Retype, without any change, the line that contains "ANA MORGADE presenta" and every line that follows it to the end of the entries, and nothing else.

Records to use:
--------------------------------

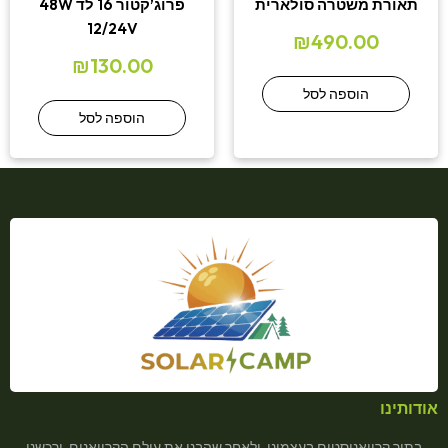
תאורת משטרה סולארית
פרוג’קטור 16 לד 48W
12/24V
₪
490.00
₪
130.00
הוספה לסל
הוספה לסל
אודותינו
בתור קרוואניסטים בעצמינו, ולאחר שהבנו את עולם הקרוואנים, ורכשנו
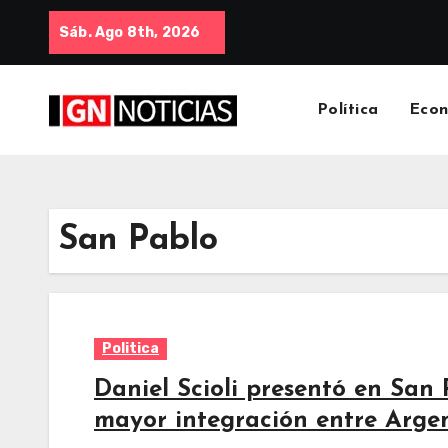
Sáb. Ago 8th, 2026
Política
Eco
San Pablo
Politica
Daniel Scioli presentó en San
mayor integración entre Argen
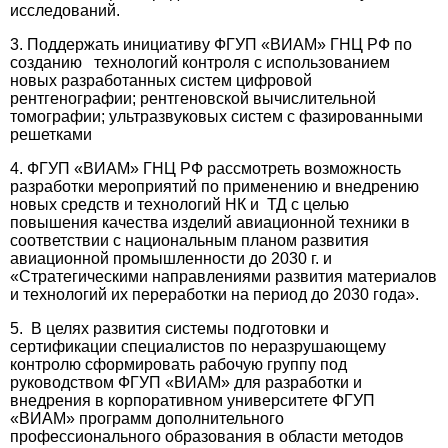
исследований.
3. Поддержать инициативу ФГУП «ВИАМ» ГНЦ РФ по
созданию технологий контроля с использованием
новых разработанных систем цифровой
рентгенографии; рентгеновской вычислительной
томографии; ультразвуковых систем с фазированными
решетками
4. ФГУП «ВИАМ» ГНЦ РФ рассмотреть возможность
разработки мероприятий по применению и внедрению
новых средств и технологий НК и ТД с целью
повышения качества изделий авиационной техники в
соответствии с национальным планом развития
авиационной промышленности до 2030 г. и
«Стратегическими направлениями развития материалов
и технологий их переработки на период до 2030 года».
5. В целях развития системы подготовки и
сертификации специалистов по неразрушающему
контролю сформировать рабочую группу под
руководством ФГУП «ВИАМ» для разработки и
внедрения в корпоративном университете ФГУП
«ВИАМ» программ дополнительного
профессионального образования в области методов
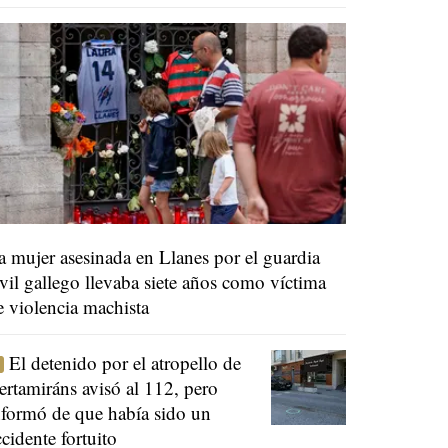
a mujer asesinada en Llanes por el guardia
ivil gallego llevaba siete años como víctima
e violencia machista
El detenido por el atropello de
ertamiráns avisó al 112, pero
nformó de que había sido un
ccidente fortuito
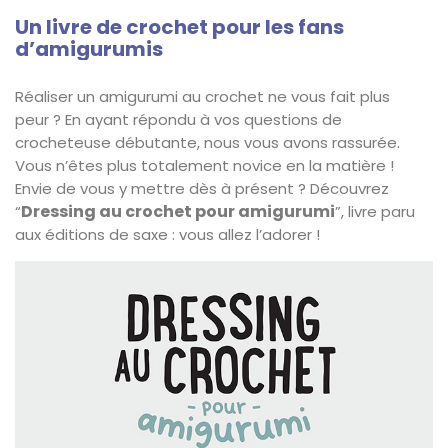
Un livre de crochet pour les fans
d’amigurumis
Réaliser un amigurumi au crochet ne vous fait plus
peur ? En ayant répondu à vos questions de
crocheteuse débutante, nous vous avons rassurée.
Vous n’êtes plus totalement novice en la matière !
Envie de vous y mettre dès à présent ? Découvrez
Dressing au crochet pour amigurumi
“
”, livre paru
aux éditions de saxe : vous allez l’adorer !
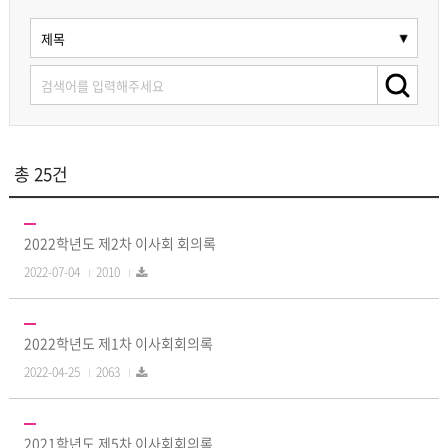
총 25건
2022학년도 제2차 이사회 회의록
2022-07-04
2010
2022학년도 제1차 이사회회의록
2022-04-25
2063
2021학년도 제5차 이사회회의록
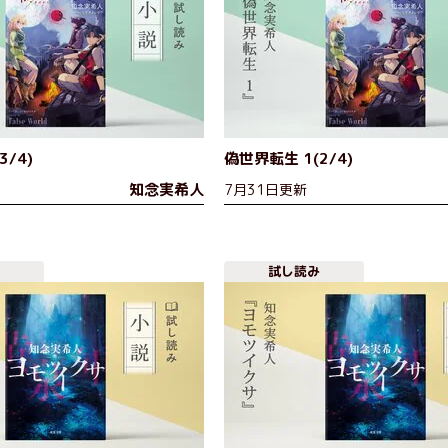
3/4)
偽世界転生 1(2/4)
知念実希人
7月31日更新
試し読み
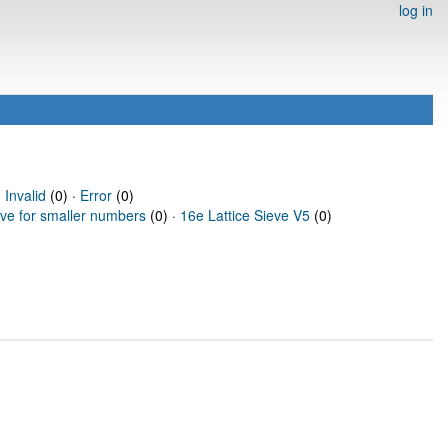
log in
·
Invalid
(0) ·
Error
(0)
eve for smaller numbers
(0) ·
16e Lattice Sieve V5
(0)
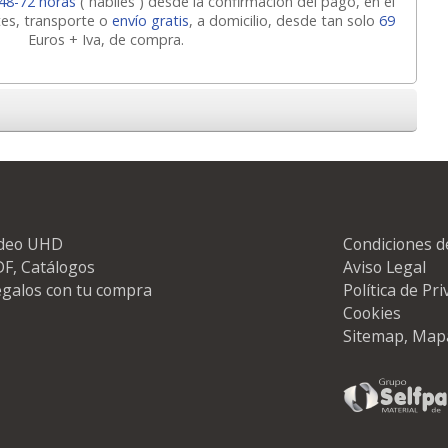
48-72 horas
( hábiles ) desde la confirmación del pago, en el
tes, transporte o
envío gratis
, a domicilio, desde tan solo
69
Euros + Iva, de compra.
ideo UHD
Condiciones d
F, Catálogos
Aviso Legal
galos con tu compra
Política de Pr
Cookies
Sitemap, Map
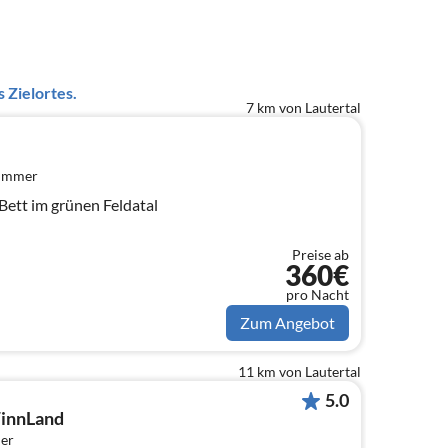
 Zielortes.
7 km von Lautertal
zimmer
Bett im grünen Feldatal
Preise ab
360€
pro Nacht
Zum Angebot
11 km von Lautertal
5.0
FinnLand
er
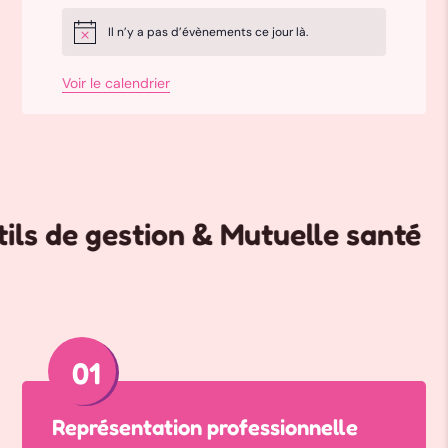
Il n’y a pas d’évènements ce jour là.
Notice
Voir le calendrier
 gestion & Mutuelle santé avanta
01
Représentation professionnelle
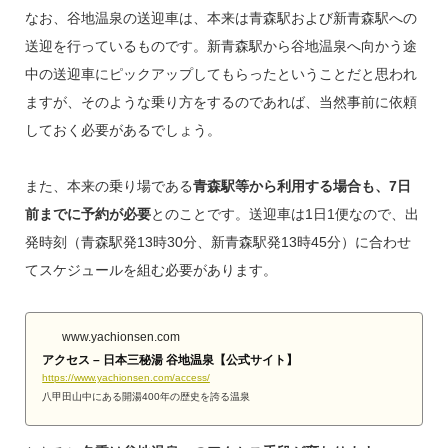
なお、谷地温泉の送迎車は、本来は青森駅および新青森駅への
送迎を行っているものです。新青森駅から谷地温泉へ向かう途
中の送迎車にピックアップしてもらったということだと思われ
ますが、そのような乗り方をするのであれば、当然事前に依頼
しておく必要があるでしょう。
また、本来の乗り場である
青森駅等から利用する場合も、7日
前までに予約が必要
とのことです。送迎車は1日1便なので、出
発時刻（青森駅発13時30分、新青森駅発13時45分）に合わせ
てスケジュールを組む必要があります。
www.yachionsen.com
アクセス – 日本三秘湯 谷地温泉【公式サイト】
https://www.yachionsen.com/access/
八甲田山中にある開湯400年の歴史を誇る温泉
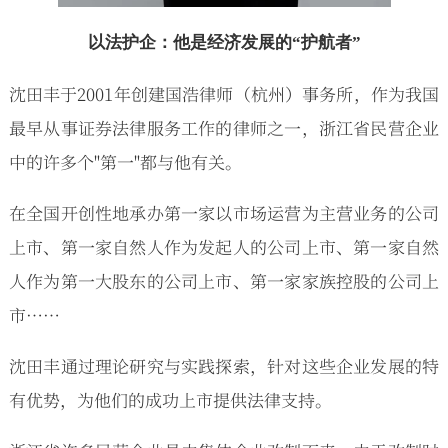
以法护企：他是经济发展的“护航者”
沈田丰于2001年创建国浩律师（杭州）事务所，作为我国
最早从事证券法律服务工作的律师之一，浙江省民营企业
中的许多个"第一"都与他有关。
在全国开创性地承办第一家以市场运营为主营业务的公司
上市、第一家自然人作为发起人的公司上市、第一家自然
人作为第一大股东的公司上市、第一家家族控股的公司上
市……
沈田丰通过理论研究与实践探索，针对这些企业发展的特
有优势，为他们的成功上市提供法律支持。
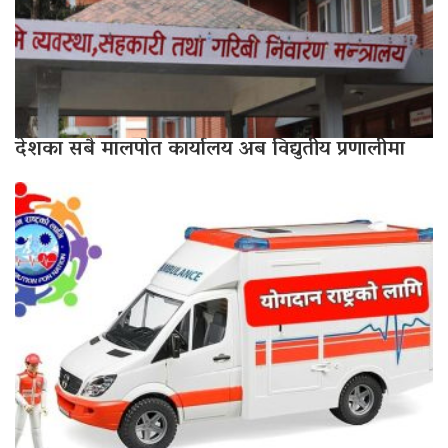
देशका सबै मालपोत कार्यालय अब विद्युतीय प्रणालीमा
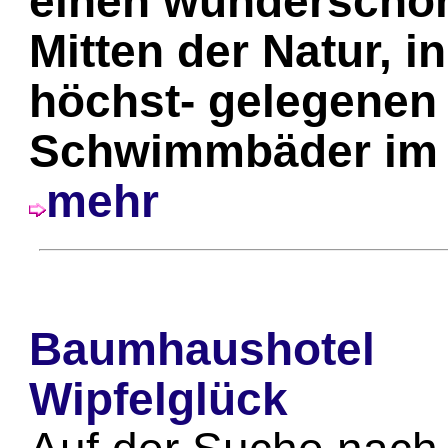
einen wunderschön
Mitten der Natur, i
höchst- gelegenen
Schwimmbäder im 
mehr
Baumhaushotel
Wipfelglück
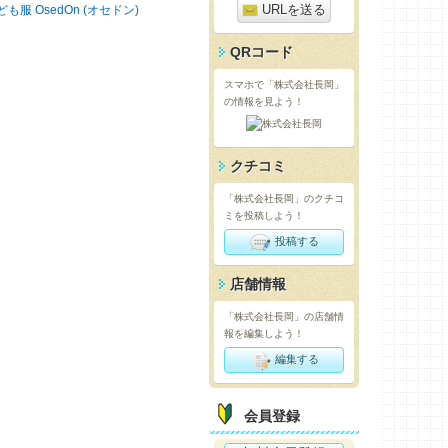
URLを送る
ども服 OsedOn (オセドン)
QRコード
スマホで「株式会社長岡」
の情報を見よう！
クチコミ
「株式会社長岡」のクチコ
ミを投稿しよう！
投稿する
店舗情報
「株式会社長岡」の店舗情
報を編集しよう！
編集する
会員登録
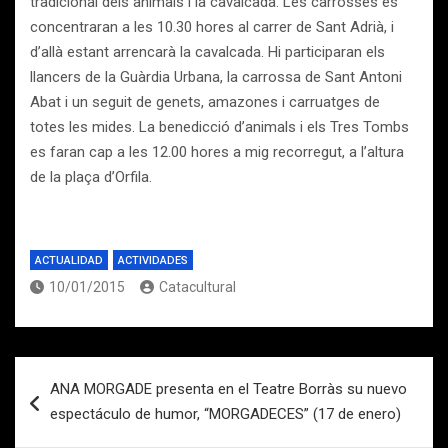
tradicional dels animals i la cavalcada. Les carrosses es
concentraran a les 10.30 hores al carrer de Sant Adrià, i
d’allà estant arrencarà la cavalcada. Hi participaran els
llancers de la Guàrdia Urbana, la carrossa de Sant Antoni
Abat i un seguit de genets, amazones i carruatges de
totes les mides. La benedicció d’animals i els Tres Tombs
es faran cap a les 12.00 hores a mig recorregut, a l’altura
de la plaça d’Orfila.
ACTUALIDAD
ACTIVIDADES
10/01/2015
Catacultural
Navegación
ANA MORGADE presenta en el Teatre Borràs su nuevo
de
espectáculo de humor, “MORGADECES” (17 de enero)
entradas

--------------------------------

Output:
ANA MORGADE presenta en el Teatre Borràs su nuevo
de
espectáculo de humor, “MORGADECES” (17 de enero)
entradas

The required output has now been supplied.